Don’t Let Plumbing Smells Be an Uninvited Guest This Thanksgiving
For many of us, thoughts of Thanksgiving evoke memories of delicious aromas wafting through our homes as we gather with friends and family. The scent of turkey roasting and other tantalizing smells signals togetherness, delectable food, and the onset of the festive season. However, when the scents filling your home are less-than-pleasant, particularly those originating from your plumbing, it’s crucial to quickly pinpoint and address the cause to ensure your living environment is both healthy and great smelling!
Plumbing Smells & What They Mean
- Sewage: As organic household waste decomposes, it emits a mix of foul-smelling toxic and nontoxic gasses. Drains typically have a trap to prevent sewer gasses from escaping from the drain into your home. Over time, the water within your traps will evaporate causing the trap to dry out and lose its seal, especially in drains that are not frequently used, such as in a guest bathroom or seasonal home. If a p-trap loses its seal, sewer gas can flow up and out of the drain. Exposure to sewer gas can cause nausea, dizziness, fatigue, memory problems, and general confusion. Experts also warn that sewer gas is highly flammable, increasing the risk of explosion or fire.
- Rotten eggs: A pungent, foul odor resembling rotten eggs or sewage is a red flag that can signal a gas leak. The unpleasant sulfuric smell may indicate an emergency, as a gas leak can result in fire, carbon monoxide poisoning, or other serious illness. If you detect a rotten egg smell in your home, immediately contact your gas company and vacate the house. Don’t reenter your home until the gas company rules out a gas leak.
- Chemicals: Sharp, chemical odors could mean that hazardous materials or substances have been improperly disposed of, or there may be a serious issue with your water supply.
- Musty or wet earth odors: Often indicative of mold or mildew, this scent suggests that there is persistent moisture in areas that should be dry. Mold and mildew most commonly appear in kitchens, bathrooms, and laundry rooms where warm, damp conditions encourage growth — such as behind toilets, under sinks, or in poorly ventilated, humid areas. Mold spores can cause serious respiratory and other health problems. Sneezing, coughing, headaches, fatigue, or worsening allergies or asthma, may be signs that you have mold.

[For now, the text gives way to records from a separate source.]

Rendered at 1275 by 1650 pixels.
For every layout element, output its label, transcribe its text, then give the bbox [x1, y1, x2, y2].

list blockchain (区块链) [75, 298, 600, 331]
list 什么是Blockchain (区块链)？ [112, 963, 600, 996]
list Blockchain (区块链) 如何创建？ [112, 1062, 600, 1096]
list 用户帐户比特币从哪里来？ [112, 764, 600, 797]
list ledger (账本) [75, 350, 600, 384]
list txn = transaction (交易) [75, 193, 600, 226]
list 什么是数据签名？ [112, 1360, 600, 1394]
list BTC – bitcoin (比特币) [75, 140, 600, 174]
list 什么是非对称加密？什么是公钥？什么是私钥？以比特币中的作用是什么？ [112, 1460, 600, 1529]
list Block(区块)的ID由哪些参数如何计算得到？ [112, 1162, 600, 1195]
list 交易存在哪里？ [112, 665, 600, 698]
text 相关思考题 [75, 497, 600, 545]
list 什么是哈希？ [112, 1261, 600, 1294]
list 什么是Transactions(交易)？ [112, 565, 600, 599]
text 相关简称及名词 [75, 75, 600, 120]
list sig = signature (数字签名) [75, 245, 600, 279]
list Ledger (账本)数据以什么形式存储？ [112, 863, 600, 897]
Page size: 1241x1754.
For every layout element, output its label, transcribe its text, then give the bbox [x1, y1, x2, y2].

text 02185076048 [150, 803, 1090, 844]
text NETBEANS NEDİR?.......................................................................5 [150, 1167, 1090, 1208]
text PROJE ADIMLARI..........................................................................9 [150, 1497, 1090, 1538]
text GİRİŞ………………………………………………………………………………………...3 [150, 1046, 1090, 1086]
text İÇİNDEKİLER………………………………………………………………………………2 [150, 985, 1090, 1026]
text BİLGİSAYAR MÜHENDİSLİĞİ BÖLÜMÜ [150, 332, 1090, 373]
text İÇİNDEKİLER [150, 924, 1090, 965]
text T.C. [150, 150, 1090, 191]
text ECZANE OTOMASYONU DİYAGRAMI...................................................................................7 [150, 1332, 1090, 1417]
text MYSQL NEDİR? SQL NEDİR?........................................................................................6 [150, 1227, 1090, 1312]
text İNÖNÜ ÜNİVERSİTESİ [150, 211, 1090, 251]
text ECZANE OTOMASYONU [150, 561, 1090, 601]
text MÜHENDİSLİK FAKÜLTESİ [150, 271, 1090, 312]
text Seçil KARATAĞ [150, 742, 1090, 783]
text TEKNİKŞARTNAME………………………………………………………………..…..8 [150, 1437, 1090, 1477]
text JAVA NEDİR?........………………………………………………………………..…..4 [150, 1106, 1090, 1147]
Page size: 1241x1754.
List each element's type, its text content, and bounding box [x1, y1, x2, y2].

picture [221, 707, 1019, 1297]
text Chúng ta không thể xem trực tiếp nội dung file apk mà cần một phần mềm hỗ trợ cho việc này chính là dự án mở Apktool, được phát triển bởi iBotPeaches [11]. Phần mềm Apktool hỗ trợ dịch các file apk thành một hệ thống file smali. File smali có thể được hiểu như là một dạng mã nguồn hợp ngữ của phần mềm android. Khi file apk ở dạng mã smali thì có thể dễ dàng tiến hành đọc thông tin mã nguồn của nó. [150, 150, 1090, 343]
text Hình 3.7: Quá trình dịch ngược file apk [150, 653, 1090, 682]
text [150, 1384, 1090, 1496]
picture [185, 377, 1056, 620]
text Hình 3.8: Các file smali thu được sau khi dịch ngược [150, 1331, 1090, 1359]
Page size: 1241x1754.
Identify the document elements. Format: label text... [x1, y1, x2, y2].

How To Avoid Unwanted Plumbing OdorsAs discussed, odors emanating from our home’s plumbing can signal the presence of toxic gasses that can harm the health of your family and may increase the risk of fire, explosion, or asphyxiation. Of course, we’d all prefer to keep our homes safe and odor-free. The following tips will help you avoid, or at least minimize the risk, of unwanted plumbing odors.
- Be mindful of what goes down your drain. Never discard oil, food waste (even in your garbage disposal), or paper products, as these can cause unpleasant smells and may harm your pipes.
- Periodic flushing of your drains with hot water, small amounts of vinegar, and baking soda can keep things moving smoothly. The experts at Prime Plumbing strongly advise against the use of chemical drain cleaners which can severely damage your pipes.
- Conduct regular checks of visible pipes for signs of leaks, condensation, or corrosion.
- An annual inspection by a Prime or other professional plumber can be invaluable for uncovering hidden plumbing issues and preventing future problems.
- If you do smell an unpleasant odor in your drainage system, contact a professional plumber to diagnose and remedy the problem.